By Dale M. Kushner, Image: Ateneum Art Museum/public domain, Psychology Today, February 28, 2022

One fine spring day when I was five, I decided to jump on the back of a neighbor’s schnauzer and ride him around the yard like a horse. Mikey had other ideas. He lept up and tried to chomp on my cheek. Back then, no one called my run-in with Mikey a trauma. The word “trauma” had not yet entered the popular vernacular. But my experience with Mikey was a trauma, and, for many years, I was terrified of dogs.

Times have changed. Discussions about trauma appear everywhere. Simply defined, trauma refers to any deeply disturbing event; in reality, trauma has many nuanced manifestations. Native American scholar and psychotherapist Eduardo Duran calls trauma “the injury where blood does not flow.”

Dataset entries:

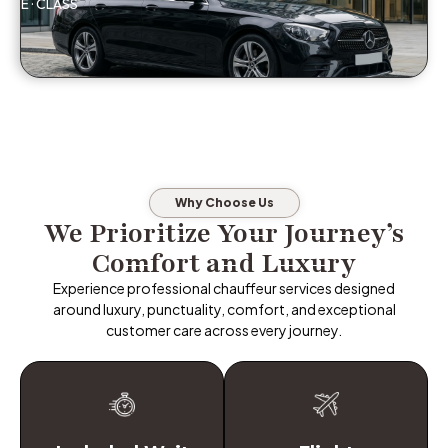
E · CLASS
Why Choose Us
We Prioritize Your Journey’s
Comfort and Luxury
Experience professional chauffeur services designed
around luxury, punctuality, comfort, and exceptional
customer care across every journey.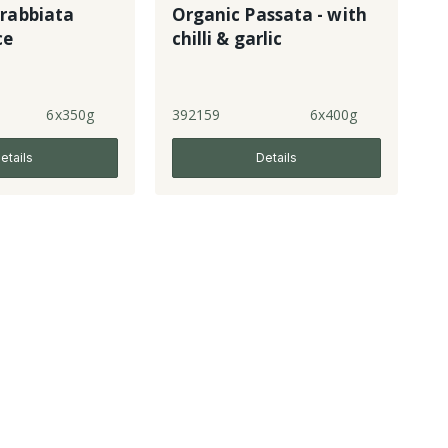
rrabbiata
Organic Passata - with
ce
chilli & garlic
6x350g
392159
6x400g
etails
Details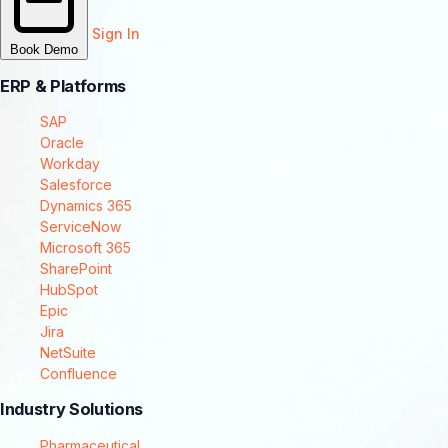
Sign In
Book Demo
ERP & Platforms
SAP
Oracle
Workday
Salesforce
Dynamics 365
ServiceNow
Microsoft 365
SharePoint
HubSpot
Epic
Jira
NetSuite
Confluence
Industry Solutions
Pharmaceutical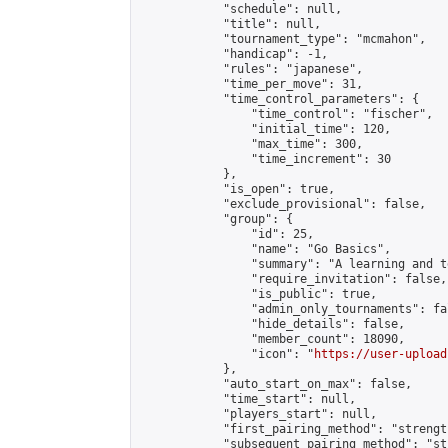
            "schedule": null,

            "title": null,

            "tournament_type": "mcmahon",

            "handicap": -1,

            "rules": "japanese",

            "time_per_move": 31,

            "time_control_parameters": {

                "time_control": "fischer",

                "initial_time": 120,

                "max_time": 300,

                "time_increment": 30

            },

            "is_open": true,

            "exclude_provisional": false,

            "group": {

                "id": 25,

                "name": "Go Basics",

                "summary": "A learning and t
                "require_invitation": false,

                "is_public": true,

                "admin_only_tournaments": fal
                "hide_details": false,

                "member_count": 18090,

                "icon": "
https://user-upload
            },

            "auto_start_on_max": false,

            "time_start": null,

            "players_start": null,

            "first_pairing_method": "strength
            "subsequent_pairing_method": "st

* * *

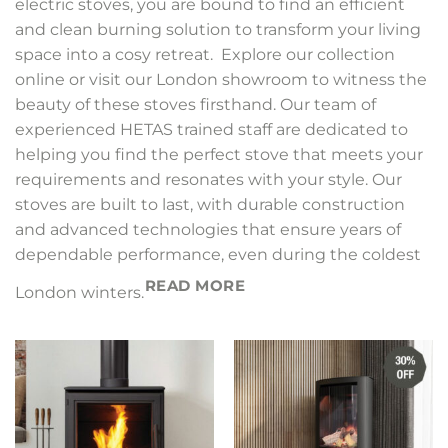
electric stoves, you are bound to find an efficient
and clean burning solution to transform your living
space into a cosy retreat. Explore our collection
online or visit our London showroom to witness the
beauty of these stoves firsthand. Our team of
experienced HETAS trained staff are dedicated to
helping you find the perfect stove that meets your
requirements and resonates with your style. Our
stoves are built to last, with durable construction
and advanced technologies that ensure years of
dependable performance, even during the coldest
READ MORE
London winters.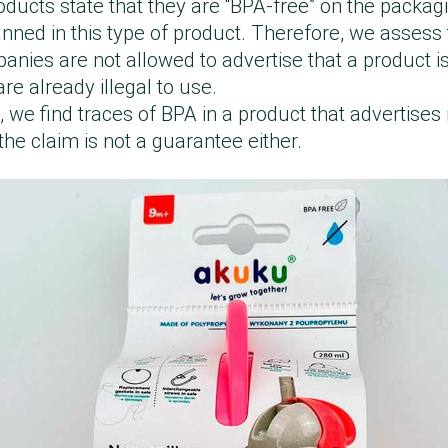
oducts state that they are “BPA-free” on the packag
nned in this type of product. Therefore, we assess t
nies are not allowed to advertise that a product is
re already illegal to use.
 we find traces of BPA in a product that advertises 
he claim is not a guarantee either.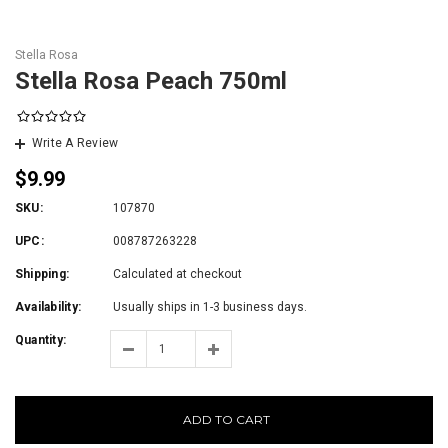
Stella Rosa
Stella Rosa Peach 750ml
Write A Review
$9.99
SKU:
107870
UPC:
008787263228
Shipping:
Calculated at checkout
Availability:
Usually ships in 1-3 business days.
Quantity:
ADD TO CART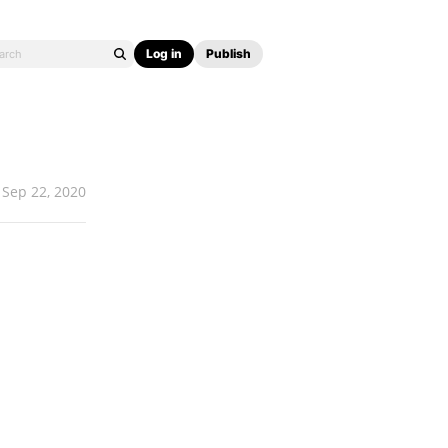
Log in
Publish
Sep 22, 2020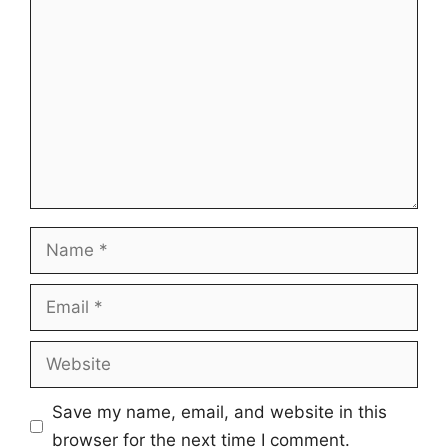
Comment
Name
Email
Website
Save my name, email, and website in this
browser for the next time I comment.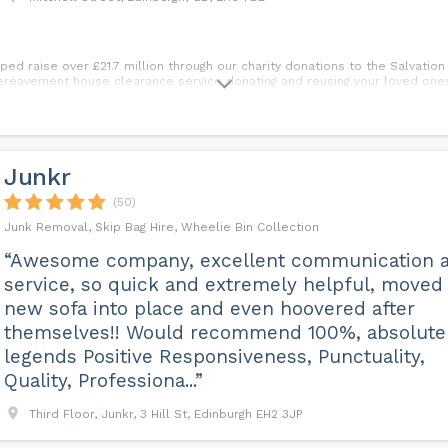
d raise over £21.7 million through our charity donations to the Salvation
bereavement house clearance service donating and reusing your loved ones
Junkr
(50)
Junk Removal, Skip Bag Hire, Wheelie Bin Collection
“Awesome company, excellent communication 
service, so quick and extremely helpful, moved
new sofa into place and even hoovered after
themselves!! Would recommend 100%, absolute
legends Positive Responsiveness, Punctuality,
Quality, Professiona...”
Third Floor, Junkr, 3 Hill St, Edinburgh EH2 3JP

* * *

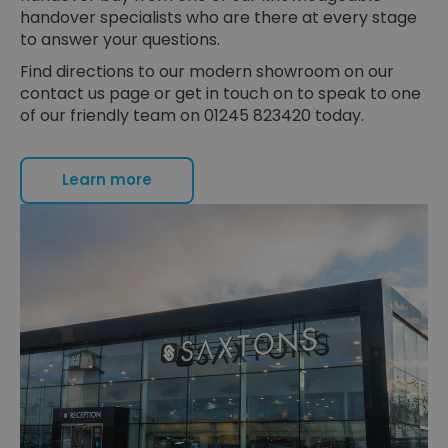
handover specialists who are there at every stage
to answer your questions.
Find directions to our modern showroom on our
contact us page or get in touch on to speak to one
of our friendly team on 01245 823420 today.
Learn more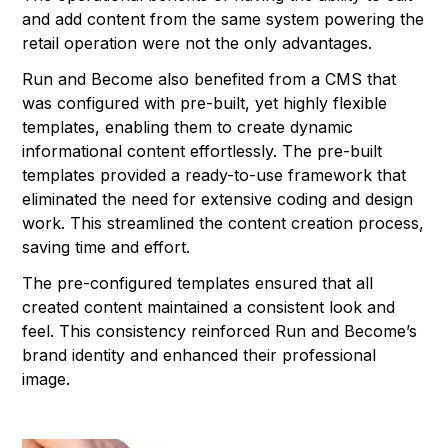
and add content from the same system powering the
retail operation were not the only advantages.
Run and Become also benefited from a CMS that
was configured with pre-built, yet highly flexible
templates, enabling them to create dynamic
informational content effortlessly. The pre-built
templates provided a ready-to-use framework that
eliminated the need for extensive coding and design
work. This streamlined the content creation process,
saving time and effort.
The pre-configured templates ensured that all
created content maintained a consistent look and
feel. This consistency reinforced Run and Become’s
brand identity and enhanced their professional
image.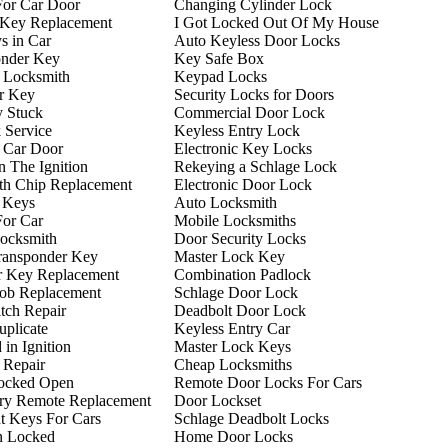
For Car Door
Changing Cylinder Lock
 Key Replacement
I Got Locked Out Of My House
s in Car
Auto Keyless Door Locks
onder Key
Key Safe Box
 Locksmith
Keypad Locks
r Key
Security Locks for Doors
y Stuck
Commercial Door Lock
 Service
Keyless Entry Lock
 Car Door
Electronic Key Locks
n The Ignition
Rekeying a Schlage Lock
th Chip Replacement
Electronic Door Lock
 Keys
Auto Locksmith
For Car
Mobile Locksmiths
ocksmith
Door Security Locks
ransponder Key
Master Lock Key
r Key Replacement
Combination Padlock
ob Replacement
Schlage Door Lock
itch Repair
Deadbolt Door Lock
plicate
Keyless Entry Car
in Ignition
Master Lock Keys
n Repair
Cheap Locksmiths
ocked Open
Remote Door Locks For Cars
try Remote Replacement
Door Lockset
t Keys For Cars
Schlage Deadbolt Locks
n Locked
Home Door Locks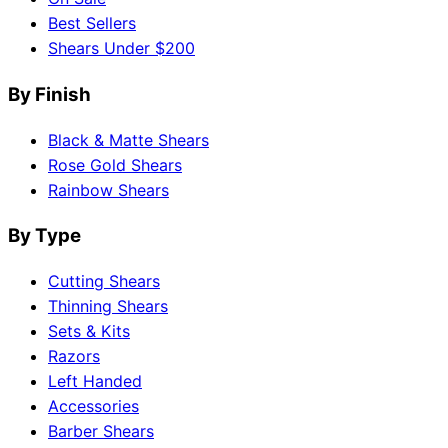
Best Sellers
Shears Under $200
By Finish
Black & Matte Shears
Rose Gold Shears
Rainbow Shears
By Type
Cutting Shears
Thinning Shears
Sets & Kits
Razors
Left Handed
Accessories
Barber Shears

Parts of the exercise:
#1 From the trauma essay, give again everything from "One fine spring" down to "terrified of dogs.".
#2 Answer these questions from the trauma essay:
(a) How old was the writer when deciding to ride the neighbor's schnauzer?
(b) What was the schnauzer's name?
(c) What does Eduardo Duran call trauma?
#3 Pick up the essay on trauma after its last sentence and continue it.

Expected outputs:
#1
One fine spring day when I was five, I decided to jump on the back of a neighbor’s schnauzer and ride him around the yard like a horse. Mikey had other ideas. He lept up and tried to chomp on my cheek. Back then, no one called my run-in with Mikey a trauma. The word “trauma” had not yet entered the popular vernacular. But my experience with Mikey was a trauma, and, for many years, I was terrified of dogs.

#2
(a) Five.
(b) Mikey.
(c) "the injury where blood does not flow."

#3
Reference to trauma is now so ubiquitous, it has become almost meaningless. A recent newspaper article suggested that TV audiences are tired of watching gritty, realistic shows about afflictions; they now prefer plots with indomitably cheerful characters like Ted Lasso. It’s understandable we seek entertainment that makes us feel good, but are we denying, ignoring, or dismissing trauma’s impact on our lives and the world? Have we seen, heard, read, and experienced more trauma than we can process? Do we have trauma fatigue?